Convert the files, eh?  How?  Well, we talked somewhat about image editing software.  My software of choice is Adobe Photoshop Elements.  Others like Paint Shop Pro (PSP).  Some don't do much editing at all, only using what Picasa offers for minor tweaks.  Most software will allow you to load an image, then select File, Save As, and then choose the destination format you want.  Usually, if you're following my advice and saving in TIFF format originally, you'll want to make copies in JPG or PNG (Portable Net Graphics) formats for use on your own blog or in e-mails.  In fact, to share some examples of what I was scanning today, I had to make JPG copies to upload to the forum.

I could go on for hours.  That's an occupational hazard for IT guys like me!  I'll close by saying that the next Scanfest event will be on February 27th at 11:00AM Pacific Time.  Keep an eye out for instructions on how to join!

UPDATE:  In hindsight, I realize I should have saved this for a  Tech Tuesday.  Chalk it up to the excitement of my first Scanfest...

Tech Tuesday – Have you stumbled upon a piece of technology or new Web-based application that would be of interest to your fellow genealogy colleagues?

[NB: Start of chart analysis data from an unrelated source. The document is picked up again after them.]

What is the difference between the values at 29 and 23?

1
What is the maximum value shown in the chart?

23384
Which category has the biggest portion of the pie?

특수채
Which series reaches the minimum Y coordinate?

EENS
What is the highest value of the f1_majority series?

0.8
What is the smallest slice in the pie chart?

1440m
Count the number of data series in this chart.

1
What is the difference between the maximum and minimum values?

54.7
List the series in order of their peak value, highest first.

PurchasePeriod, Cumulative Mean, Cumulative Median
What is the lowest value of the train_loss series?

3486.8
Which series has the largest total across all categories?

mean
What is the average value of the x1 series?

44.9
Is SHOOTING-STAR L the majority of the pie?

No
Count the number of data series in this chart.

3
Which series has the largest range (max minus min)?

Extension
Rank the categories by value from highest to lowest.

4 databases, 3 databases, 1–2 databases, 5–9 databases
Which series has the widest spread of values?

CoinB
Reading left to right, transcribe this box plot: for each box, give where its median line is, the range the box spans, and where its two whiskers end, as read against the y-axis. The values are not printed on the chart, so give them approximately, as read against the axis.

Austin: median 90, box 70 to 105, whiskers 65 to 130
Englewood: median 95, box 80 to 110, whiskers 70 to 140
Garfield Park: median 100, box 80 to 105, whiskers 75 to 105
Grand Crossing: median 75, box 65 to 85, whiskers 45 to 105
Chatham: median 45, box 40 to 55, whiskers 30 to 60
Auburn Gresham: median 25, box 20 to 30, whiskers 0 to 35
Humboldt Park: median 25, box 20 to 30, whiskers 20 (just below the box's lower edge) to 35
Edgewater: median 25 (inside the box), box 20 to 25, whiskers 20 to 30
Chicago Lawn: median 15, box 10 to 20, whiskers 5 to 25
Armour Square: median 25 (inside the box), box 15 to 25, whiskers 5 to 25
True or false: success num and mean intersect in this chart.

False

Post at your blog on Tech Tuesday and show us the ins and outs of this technology and how it can benefit the genealogy community.  This is a new series suggested by Donna Peterson of Hanging with Donna and in the past there have been many iterations of this series: the National Archives and Records Administration (NARA) blog Narations as well as The Family Curator by Denise Levenick.  (Blurb shamelessly stolen from Thomas McEntee at Geneabloggers!)